Two topological representations of cloth state, based on cell complexes and dGLI coordinates, have been developed. This is also a successful response to another challenge repeatedly raised in the field, since the high dimensionality of C-spaces of textiles makes it impossible to apply the methods developed for the 6D C-spaces of rigid objects.

A complete system to teach cloth manipulation skills to a robot has been designed and implemented. Novel contributions include reinforcement learning algorithms that exploit symmetries, Gaussian process dynamical models coupled with variable impedance control to learn force profiles, and quadratic dynamic matrix control for fast cloth manipulation.

84 works have been published within CLOTHILDE, 4 PhD theses have been completed and 3 more are expected to be defended within 2024. See https://clothilde.iri.upc.edu/node/3 for graphs and details.

Concerning technology transfer, we have established contact with two companies in the textile sector to assess their needs in the manipulation of deformable materials.
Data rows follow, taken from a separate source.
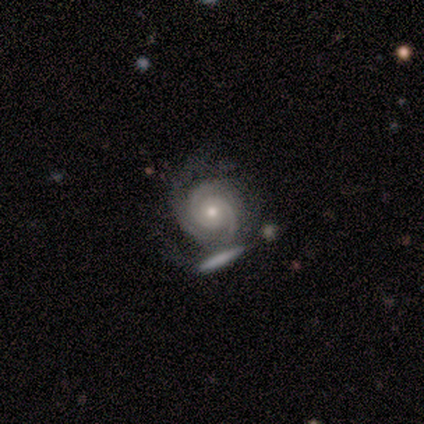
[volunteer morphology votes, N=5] This is clearly a featured or disk galaxy (80%). It is clearly not viewed edge-on (100%). Bar: likely no (75%). Spiral arm pattern: clearly yes (100%). Spiral arm count: marginally 1 (25%, tied with 2, 3 and can't tell). Spiral winding: likely tight (75%). Central bulge: likely moderate (75%). Merging: likely none (75%).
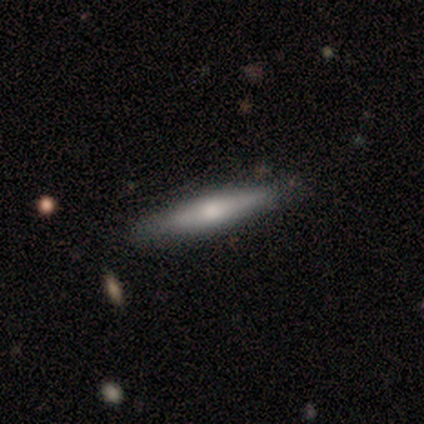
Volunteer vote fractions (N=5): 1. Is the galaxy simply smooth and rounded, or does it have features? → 80% smooth, 20% featured or disk, 0% star or artifact.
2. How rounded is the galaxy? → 100% cigar-shaped, 0% round, 0% in between.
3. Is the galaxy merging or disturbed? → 80% none, 20% minor disturbance, 0% major disturbance, 0% merger.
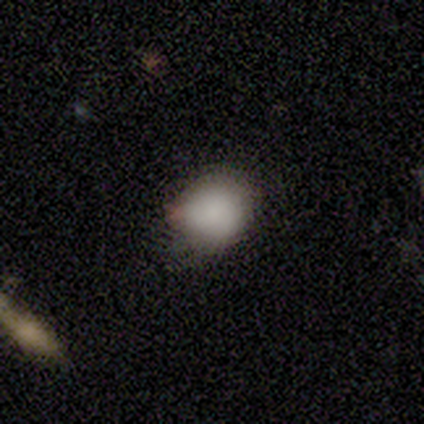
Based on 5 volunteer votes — Q: Smooth or featured?
A: smooth (100%)
Q: How rounded?
A: round (80%); runner-up: in between (20%)
Q: Merging?
A: none (80%); runner-up: minor disturbance (20%)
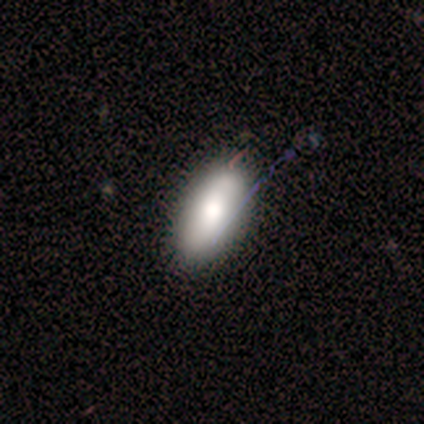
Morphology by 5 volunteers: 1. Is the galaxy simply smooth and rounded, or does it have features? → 80% smooth, 20% featured or disk, 0% star or artifact.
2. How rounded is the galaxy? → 100% in between, 0% round, 0% cigar-shaped.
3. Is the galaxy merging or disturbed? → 80% none, 20% minor disturbance, 0% major disturbance, 0% merger.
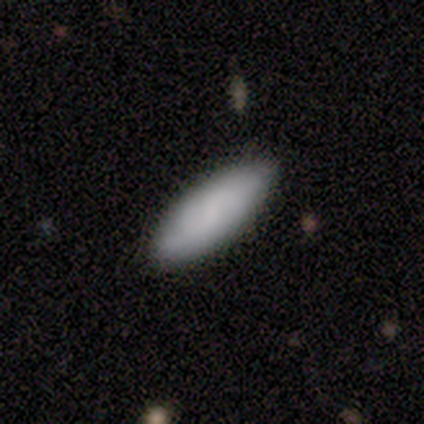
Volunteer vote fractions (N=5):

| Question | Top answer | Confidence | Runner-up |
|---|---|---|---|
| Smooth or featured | smooth | 100% | — |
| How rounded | in between | 60% | cigar-shaped (40%) |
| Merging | none | 100% | — |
After visiting the large warehouses these companies have near Barcelona, we have jointly submitted a European project proposal coordinated by us, which if granted, would apply our expertise developed in CLOTHILDE to reverse logistics challenges in textile companies’ real scenarios.

The collaboration with CLOTHILDE’s external advisor Prof. Pokorny resulted in the joint Horizon Europe project SoftEnable, which entails combining his expertise in caging theory with the methods developed within CLOTHILDE in healthcare and agri-food use-cases.

We also established a fruitful collaboration with the company PAL Robotics for the use and testing of their robots, as well as the development of new applications in cloth manipulation scenarios.
The physically-accurate model of textiles developed entails progress beyond the state of the art, as it provides a successful solution to an open challenge mentioned by several top researchers in the field of robotic cloth manipulation. Most cloth simulators nowadays rely on meshes and finite-element methods, which are either not accurate enough or too computationally costly to be used in a robotic manipulation pipeline.

The two topological representations of cloth state developed have shown great potential, which will even increase if a way to combine them is found that robustly characterizes regions of configuration space corresponding to cloth macro-states. We envisage the combination to be based on determinants (or tetrahedra volumes), and the key difficulties are to ensure the clean partition of C-space and the continuity of the representation for adjacent macro-states.

The system to teach cloth manipulation skills to a robot is a significant advance in the state of the art already envisaged in the CLOTHILDE proposal. Its many components have been developed, from perception and data acquisition using virtual reality, to modelling, representation and simulation, model-based and data-driven control strategies, learning from demonstration and reinforcement, and manipulation planning and execution. The approach has been tested in the three application domains foreseen in the proposal: cloth folding, putting an elastic cover, and helping to dress.

Two unexpected outcomes of the project have been the strong ethics commitment of the team and the start of a research line on robot hand design specifically for cloth manipulation. The former has given rise to many dissemination and teaching activities, even leading to the incorporation of a philosopher who developed her thesis in our group supported by a competitive scholarship she obtained, and who now has remained as a postdoc in our group. The latter originated with the initial hiring of a postdoc, whose field of research was robotic grasping and robot hand design. She has designed two gripper prototypes and built them using 3D printing. This research line has found continuation in the project SoftEnable where a new gripper to open sealed bags is under development.
Carme Torras at the Perception and Manipulation Lab with a robot arm putting on a scarf.